I just added Graham Poll's awesome +YouTube playlist (http://goo.gl/UZ1Ws) to my "reading" list for my Game Theory course that I'm teaching on Monday and thought that I should also include the humble videos related to Game Theory that I have on my channel:
I also thought I could get away with making a blog post about this. The playlist above has them in 'last in first out' order but here they are in the order that I made them:
1. "An introduction to mixed strategies using Sage math's interact page."
A video that looks at the 'battle of the sexes' game and also shows of a +Sage Mathematical Software System interact.
2. "Selfish Behaviour in Queueing Systems"
A video close to my research interests which look at the intersection of Game Theory and Queueing Theory. This video is actually voiced by +Jason Young who was doing his first research internship at the time with me and will be starting his PhD at the beginning of the 2014/2015 academic year.
3. "Pigou's Example"
A video describing a type of Game called a 'routing game'. Pigou's example is a particular game that shows the damaging effect of selfish (rational) behaviour in a congestion affected system. This video also comes with a bit of +Sage Mathematical Software System code.

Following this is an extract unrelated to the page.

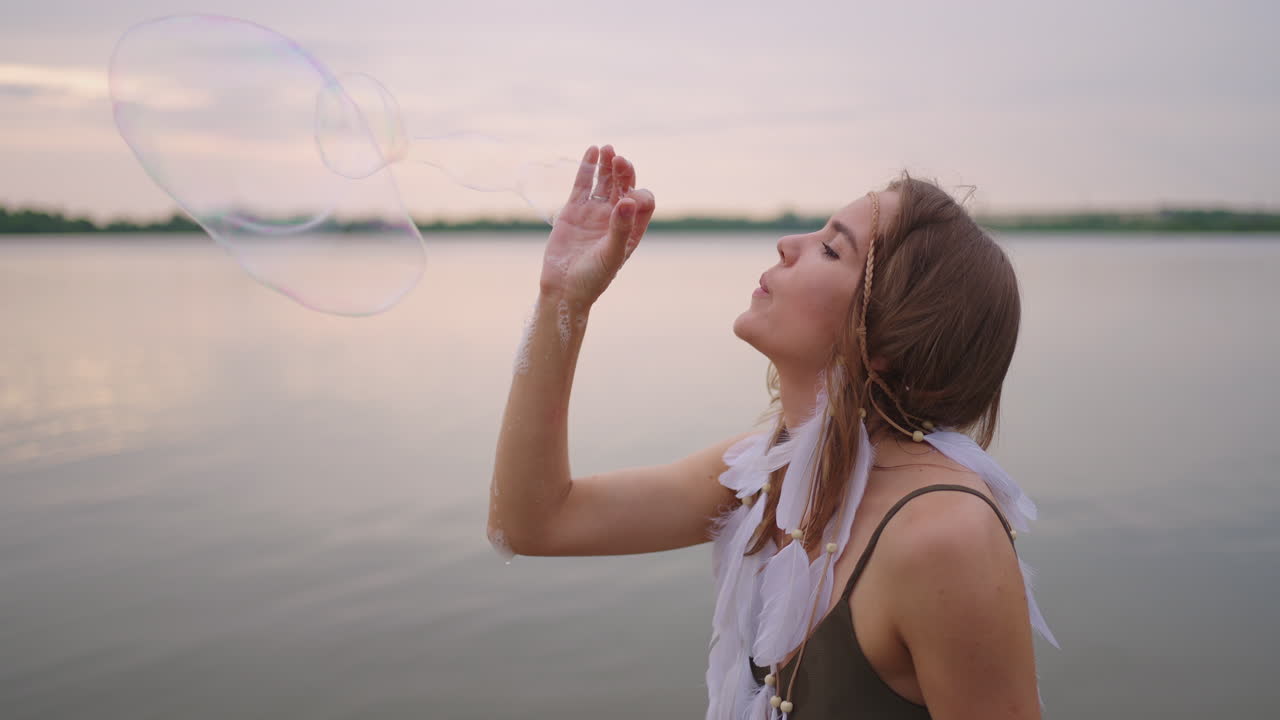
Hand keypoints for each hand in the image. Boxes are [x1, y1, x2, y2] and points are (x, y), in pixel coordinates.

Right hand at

4. "Calculating a Tax Fare using the Shapley Value"
This is one of my most popular videos despite the error that +Brandon Hurr pointed out at 3:51. It describes a basic aspect of Cooperative Game Theory and uses the familiar example of needing to share a taxi fare as an illustration.
5. "Using agent based modelling to identify emergent behaviour in game theory"

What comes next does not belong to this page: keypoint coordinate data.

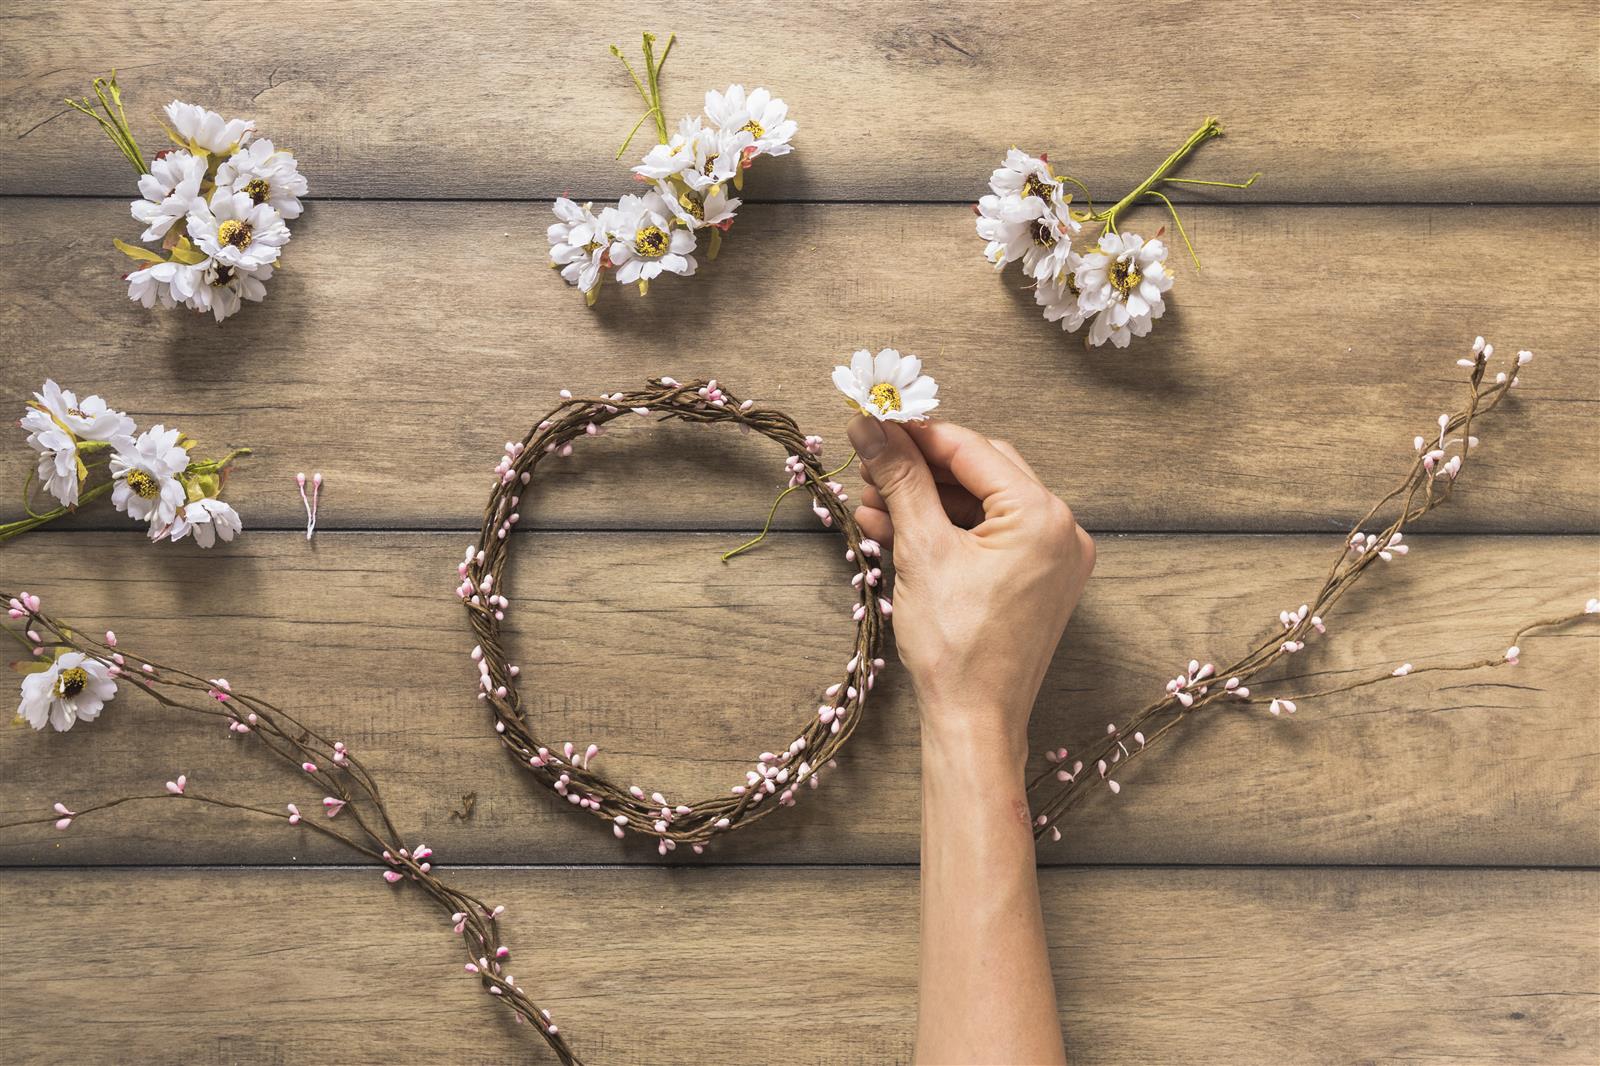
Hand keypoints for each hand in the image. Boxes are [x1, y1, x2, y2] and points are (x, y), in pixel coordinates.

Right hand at [847, 416, 1094, 769]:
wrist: (975, 722)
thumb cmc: (956, 648)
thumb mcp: (921, 550)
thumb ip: (899, 478)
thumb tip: (870, 426)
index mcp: (1043, 516)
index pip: (972, 448)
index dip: (915, 434)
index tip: (872, 424)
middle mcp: (1061, 530)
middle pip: (979, 471)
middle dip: (919, 470)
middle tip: (868, 468)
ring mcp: (1054, 558)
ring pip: (980, 505)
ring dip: (926, 501)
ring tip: (871, 506)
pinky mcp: (1037, 581)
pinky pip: (989, 537)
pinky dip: (946, 532)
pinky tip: (895, 531)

This video shows off some Python code that I've put online that allows the creation of a population of players/agents that play any given normal form game. There are some neat animations showing the players choosing different strategies as they go.
6. "OR in Schools - Game Theory activity"
This isn't actually a video of mine. It is on +LearnAboutOR 's channel but it's a 1hr video of one of the outreach events I do which gets kids/students using Game Theory.
7. "Selfish behaviour in a single server queue"
I built a simulation of a queue (Python code here) with a graphical representation (so you see dots going across the screen). This video simply shows what it can do but also shows how selfish behaviour can have a damaging effect in queues.
I'm going to be putting together (fingers crossed: time is short) a bunch more over the coming term.